- EXCERPT PROVIDED
----

Some fans who had lambasted the divisive character in the past saw their behaviour in a new light, offering their apologies to Best.
Introduced in 1999’s The Phantom Menace, the first of the prequel trilogy, ditzy alien Jar Jar “was loved by children, but for the most part was despised by fans of the original trilogy who felt the character was too out of place”, says The Hollywood Reporter.
Some critics also identified an uncomfortable racial element to the character, whose accent and “pidgin” English reminded many of dialects spoken in the West Indies.
Jar Jar’s exaggerated features and clownish behaviour - which drew comparisons to the caricatured portrayals of black people in minstrel shows and other racist media - added fuel to the fire.
At the time of the film’s release, The Guardian’s Peter Bradshaw blasted Jar Jar as “an old-fashioned token black, a real eye-rolling yessuh-massa character to boot, with everything but the actual pigment”.

----

- PROVIDED INFORMATION
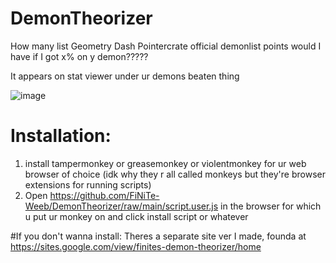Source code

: # DemonTheorizer
How many list Geometry Dash Pointercrate official demonlist points would I have if I got x% on y demon?????

It appears on stat viewer under ur demons beaten thing

![image](https://user-images.githubusercontent.com/101021772/156901598-d48bcab1-1390-43eb-9095-6cc2d61e1f54.png)


# Installation:
1. install tampermonkey or greasemonkey or violentmonkey for ur web browser of choice (idk why they r all called monkeys but they're browser extensions for running scripts)
2. Open https://github.com/FiNiTe-Weeb/DemonTheorizer/raw/main/script.user.js in the browser for which u put ur monkey on and click install script or whatever

#If you don't wanna install:
Theres a separate site ver I made, founda at https://sites.google.com/view/finites-demon-theorizer/home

----

- EXERCISES TO COMPLETE
a) Reproduce the entries from their start through the line containing "script or whatever", with the pictures left out.
b) Carry on the passage about the reception of Jar Jar from the point where it stops.

- ANSWERS FOR THE TASKS
a)
Source code

: # DemonTheorizer
How many list Geometry Dash Pointercrate official demonlist points would I have if I got x% on y demon?????

It appears on stat viewer under ur demons beaten thing

![image](https://user-images.githubusercontent.com/101021772/156901598-d48bcab1-1390-43eb-9095-6cc2d61e1f54.png)


# Installation:
1. install tampermonkey or greasemonkey or violentmonkey for ur web browser of choice (idk why they r all called monkeys but they're browser extensions for running scripts)
2. Open https://github.com/FiNiTe-Weeb/DemonTheorizer/raw/main/script.user.js in the browser for which u put ur monkey on and click install script or whatever

b)
Those involved in the creation of the character, including franchise creator George Lucas, have emphatically denied any racial undertones.
Nevertheless, the goofy Gungan “quickly became the most hated character in the Star Wars universe”, says the BBC, as well as a focal point of fans’ wider dissatisfaction with the prequels.
“I had death threats through the internet,” Best told Wired last year. “I had people come to me and say, ‘You destroyed my childhood.’ That’s difficult for a 25-year-old to hear.”